Workers at a solar panel factory in China's Jiangsu province. Photo: Fang Dongxu/Feature China/Future Publishing via Getty Images

The Biden administration is set to unveil tax guidance that will test Democrats' belief that the Inflation Reduction Act is made-in-America industrial policy.

Why it matters: It's the next development in the ongoing political fight about onshoring solar supply chains.

  • That bubbled up last week when the Senate voted to overturn President Biden's solar tariff waiver.
  • There's plenty of bipartisan concern on the Hill about allowing China to control so much of the solar supply chain.

Driving the news: The Treasury Department will soon issue guidance on "domestic content" requirements for renewables projects seeking additional money from the IRA.

  • Under the law, projects that source their steel, solar panels and wind turbines from the U.S. are eligible for a bonus tax incentive as high as 10% — big money in a competitive renewables market.
  • The question for solar is what, exactly, it means for a panel to be made in the U.S., given that so much of the supply chain sits in China.
  • Solar manufacturers want the standard to go as far down the chain as possible. That would include, at the very least, basic components like solar cells — not just final assembly of the panel that gets shipped out to project developers.

Problems to solve
1. Repeat the solar tax guidance text from "Why it matters: It's" up to and including "from the IRA.", swapping "Senate" for "House".
2. List every material or product that, according to the solar tax guidance text, projects must source from the U.S. to qualify for the bonus tax incentive.
3. Shorten the paragraph of the solar tax guidance text that begins "Under the law, projects that source", keeping its main facts.

Extracted entries
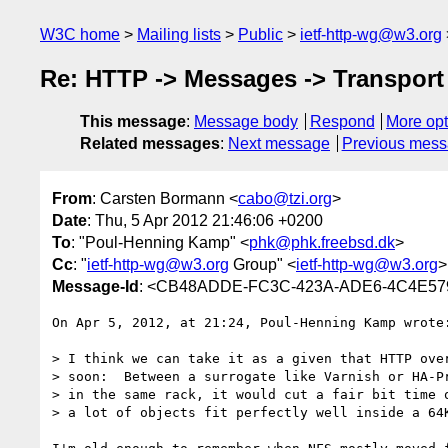
W3C home
Mailing lists
Public
ietf-http-wg@w3.org
Re: HTTP -> Messages -> Transport 
This message
:
Message body
Respond
More opt
Related messages
:
Next message
Previous mes
From
: Carsten Bormann <
cabo@tzi.org
>
Date
: Thu, 5 Apr 2012 21:46:06 +0200
To
: "Poul-Henning Kamp" <
phk@phk.freebsd.dk
>
Cc
: "
ietf-http-wg@w3.org
Group" <
ietf-http-wg@w3.org
>
Message-Id
: <CB48ADDE-FC3C-423A-ADE6-4C4E579
On Apr 5, 2012, at 21:24, Poul-Henning Kamp wrote:
> I think we can take it as a given that HTTP over
> soon:  Between a surrogate like Varnish or HA-Pr
> in the same rack, it would cut a fair bit time o
> a lot of objects fit perfectly well inside a 64K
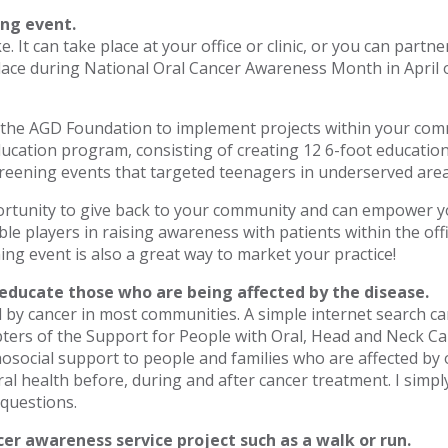
ing event.
ike. It can take place at your office or clinic, or you can par
e place during National Oral Cancer Awareness Month in April 
 the AGD Foundation to implement projects within your comm
ducation program, consisting of creating 12 6-foot educatio
reening events that targeted teenagers in underserved area
portunity to give back to your community and can empower y
le players in raising awareness with patients within the off
ing event is also a great way to market your practice!
 educate those who are being affected by the disease.
by cancer in most communities. A simple internet search can
apters of the Support for People with Oral, Head and Neck Ca
osocial support to people and families who are affected by 
ral health before, during and after cancer treatment. I simp
 questions.
cer awareness service project such as a walk or run.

Solutions per task
1.
Why it matters: It's the next development in the ongoing political fight about onshoring solar supply chains.

  • That bubbled up last week when the House voted to overturn President Biden's solar tariff waiver.
  • There's plenty of bipartisan concern on the Hill about allowing China to control so much of the solar supply chain.

Driving the news: The Treasury Department will soon issue guidance on "domestic content" requirements for renewables projects seeking additional money from the IRA.

2. steel, solar panels, wind turbines

3. Under the law, projects using U.S.-sourced steel, solar panels and wind turbines can get a bonus tax incentive of up to 10%, which is big money in a competitive renewables market.